===== PROVIDED DATA
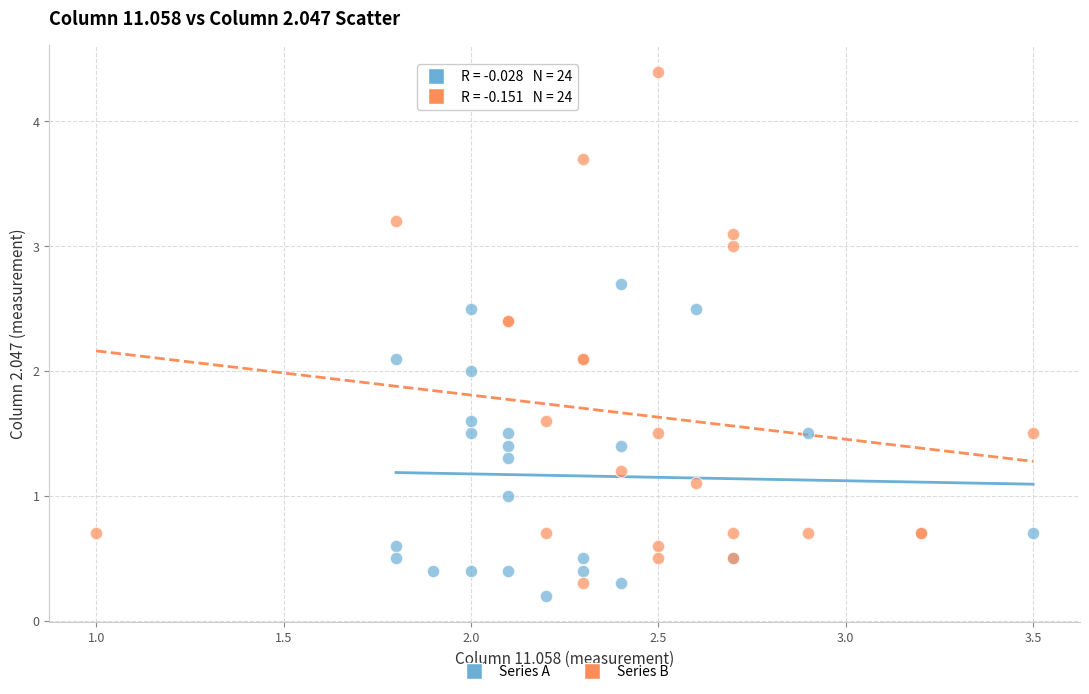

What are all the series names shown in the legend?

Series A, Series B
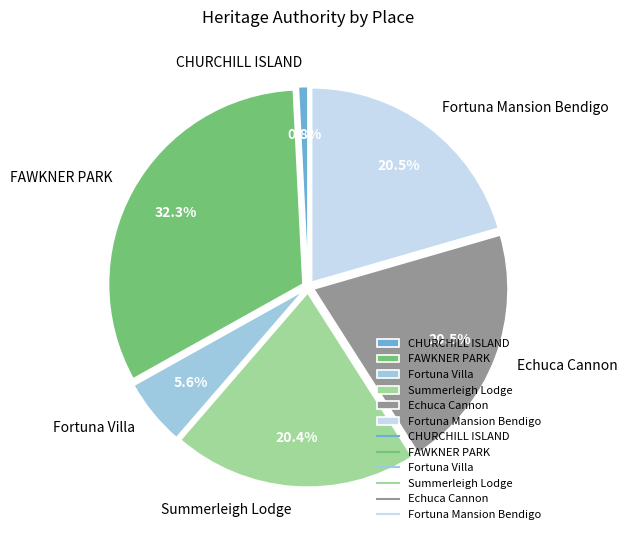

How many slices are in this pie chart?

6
==========
◆ **EXERCISE DIRECTIONS**:
Copy every row above word for word, omitting the pictures.

◆ **PROBLEM SOLUTION**:
What are all the series names shown in the legend?

Series A, Series B

How many slices are in this pie chart?

6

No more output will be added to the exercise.